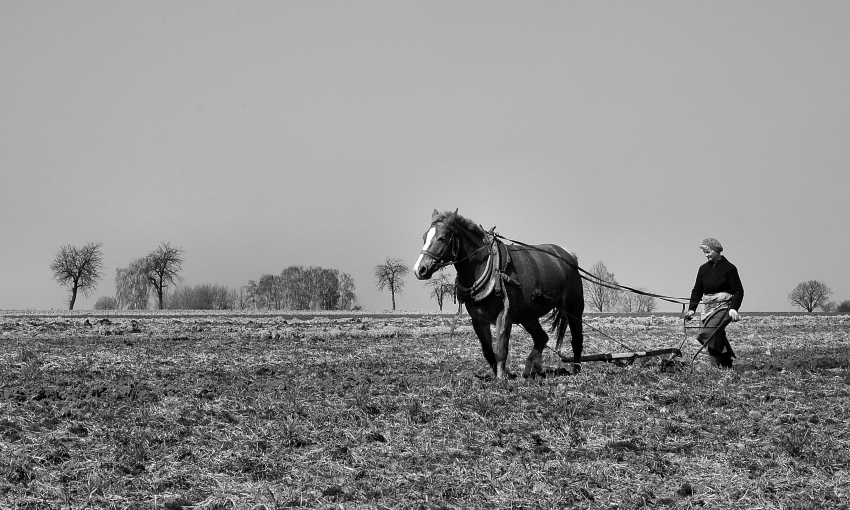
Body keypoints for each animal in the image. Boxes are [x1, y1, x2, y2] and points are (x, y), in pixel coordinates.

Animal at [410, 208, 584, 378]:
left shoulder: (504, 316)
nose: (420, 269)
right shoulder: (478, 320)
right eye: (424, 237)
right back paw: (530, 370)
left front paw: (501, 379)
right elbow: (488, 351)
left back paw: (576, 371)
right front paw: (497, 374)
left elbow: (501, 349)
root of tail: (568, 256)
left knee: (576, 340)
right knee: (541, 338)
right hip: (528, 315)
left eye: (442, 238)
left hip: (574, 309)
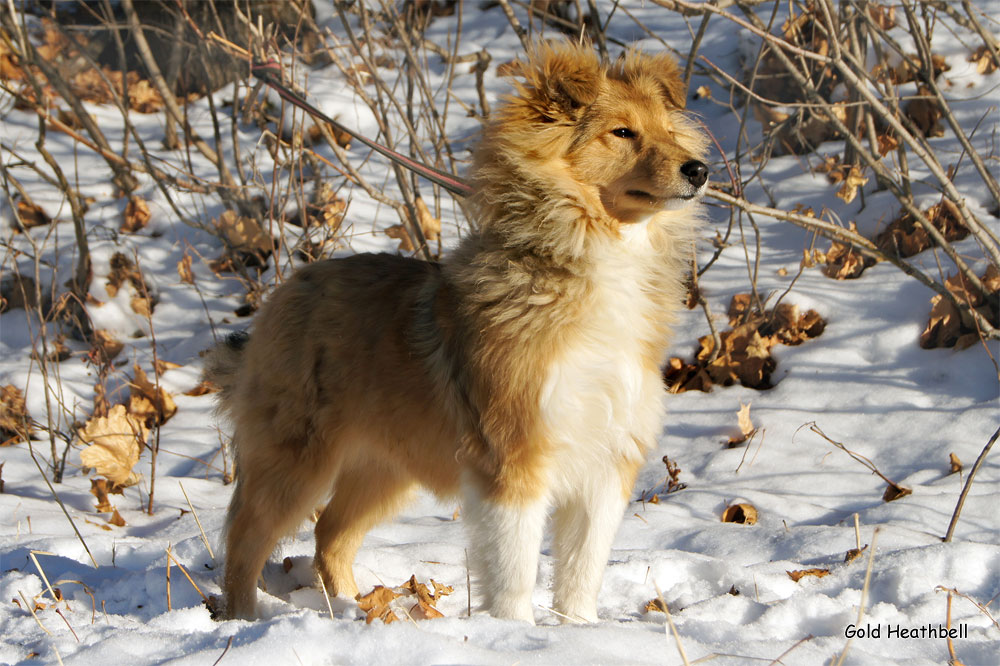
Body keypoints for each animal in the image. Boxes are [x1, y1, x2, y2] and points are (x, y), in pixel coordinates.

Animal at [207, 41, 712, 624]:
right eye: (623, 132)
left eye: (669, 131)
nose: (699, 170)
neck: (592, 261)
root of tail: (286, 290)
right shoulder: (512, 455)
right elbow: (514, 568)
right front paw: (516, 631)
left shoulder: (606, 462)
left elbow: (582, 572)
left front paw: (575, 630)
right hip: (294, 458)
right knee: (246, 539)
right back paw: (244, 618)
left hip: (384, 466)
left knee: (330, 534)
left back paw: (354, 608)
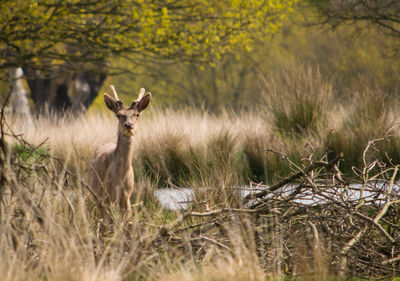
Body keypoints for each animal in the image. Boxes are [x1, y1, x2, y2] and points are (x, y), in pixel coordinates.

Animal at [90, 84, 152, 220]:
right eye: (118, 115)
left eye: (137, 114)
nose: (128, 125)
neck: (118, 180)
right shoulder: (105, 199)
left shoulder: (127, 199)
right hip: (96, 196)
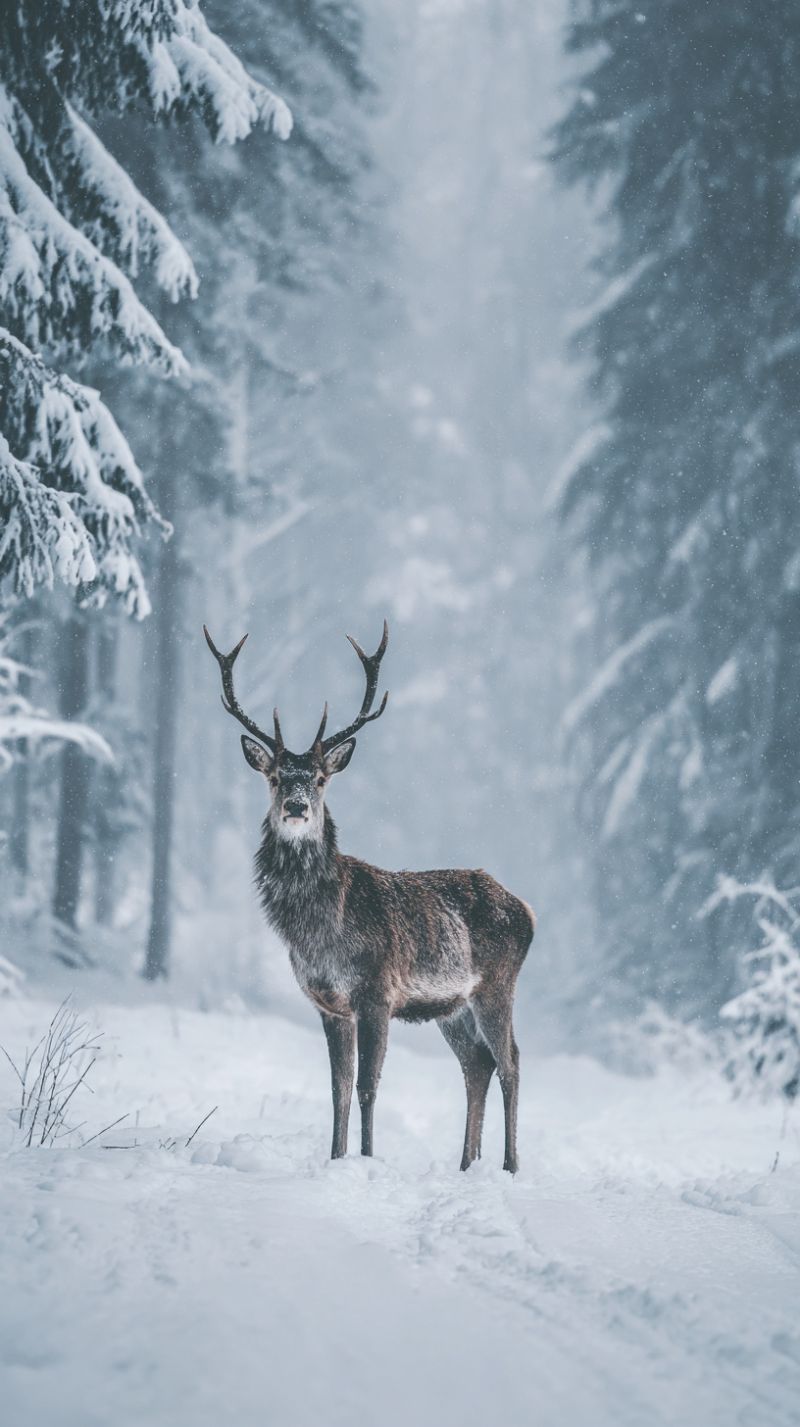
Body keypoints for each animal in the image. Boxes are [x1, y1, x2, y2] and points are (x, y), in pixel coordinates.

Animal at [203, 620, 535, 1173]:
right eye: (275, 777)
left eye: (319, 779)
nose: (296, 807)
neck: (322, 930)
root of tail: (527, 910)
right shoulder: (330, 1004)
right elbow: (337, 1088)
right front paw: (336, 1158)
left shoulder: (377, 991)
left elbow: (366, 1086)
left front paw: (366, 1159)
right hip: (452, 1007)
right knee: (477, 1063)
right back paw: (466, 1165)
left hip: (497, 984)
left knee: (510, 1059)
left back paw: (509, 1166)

· · · · · · ·

* [Your objective]:
Look through the entries above and list every line containing "back".

* [Reply]:
right back paw: (530, 370)
left back paw: (576, 371)
right back paw: (244, 618)
left back paw: (354, 608)
right back paw: (466, 1165)
left back paw: (509, 1166)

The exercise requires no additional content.